On 01/14/2014 02:17 PM, Nick Coghlan wrote:
On 15 Jan 2014 07:36, "Ethan Furman" <et...@stoneleaf.us
<mailto:et...@stoneleaf.us>> wrote:
On 01/14/2014 12:57 PM, Antoine Pitrou wrote:
On Tue, 14 Jan 2014 11:56:25 -0800
Ethan Furman <et...@stoneleaf.us <mailto:et...@stoneleaf.us>> wrote:
%s, because it is the most general, has the most convoluted resolution:
- input type is bytes?
pass it straight through
It should try to get a Py_buffer instead.
Meaning any bytes or bytes-subtype will support the Py_buffer protocol, and
this should be the first thing we try?
Sounds good.
For that matter, should the first test be "does this object support Py_buffer"
and not worry about it being isinstance(obj, bytes)?
Yep.
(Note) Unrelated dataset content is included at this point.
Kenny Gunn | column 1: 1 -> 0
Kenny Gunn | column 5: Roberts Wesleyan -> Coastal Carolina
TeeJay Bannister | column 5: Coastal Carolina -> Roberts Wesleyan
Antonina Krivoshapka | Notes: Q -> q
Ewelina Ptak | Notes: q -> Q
I actually suggest adjusting the %s handling to:
- interpolate Py_buffer exporters directly
- interpolate __bytes__ if defined
- reject anything with an "encode" method
- otherwise interpolate str(obj).encode("ascii")
- input type is numeric?
use its __xxx__ [1] [2] method and ascii-encode it (strictly)
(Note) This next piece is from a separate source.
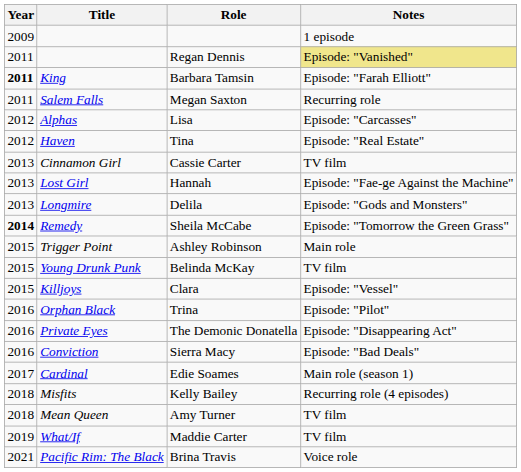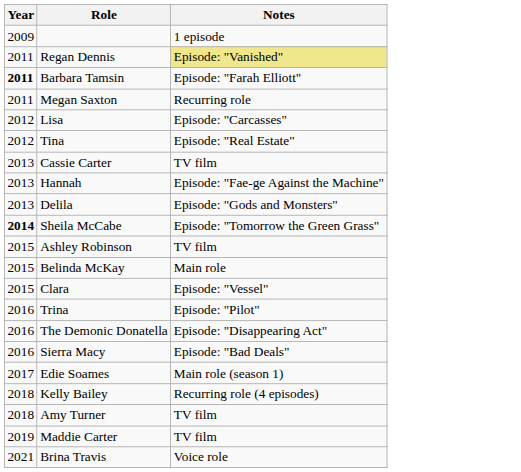- column: Title | King | Salem Falls | Alphas | Haven | Cinnamon Girl | Lost Girl | Longmire | Remedy | Trigger Point | Young Drunk Punk | Killjoys | Orphan Black | Private Eyes | Conviction | Cardinal | Misfits | Mean Queen | What/If | Pacific Rim: The Black
Ashley Robinson | Notes: Main role -> TV film
Belinda McKay | Notes: TV film -> Main role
What is the definition of "numeric"?
That is a key question.
As suggested above, I would flip the question and explicitly *disallow*
implicit encoding of any object with its own
"encode" method, while allowing everything else.
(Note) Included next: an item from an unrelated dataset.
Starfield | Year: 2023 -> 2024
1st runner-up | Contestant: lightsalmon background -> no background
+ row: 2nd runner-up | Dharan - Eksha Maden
Um, int and floats (for example) don't have an .encode method, don't export Py_buffer, don't have a __bytes__ method...
Ah! so it would hit the last case, I see.
The danger I see with that route is that any ol' object could then make it into the byte stream, and considering what
byte streams are for I think we should make the barrier for entry higher than just relying on a __str__ or __repr__.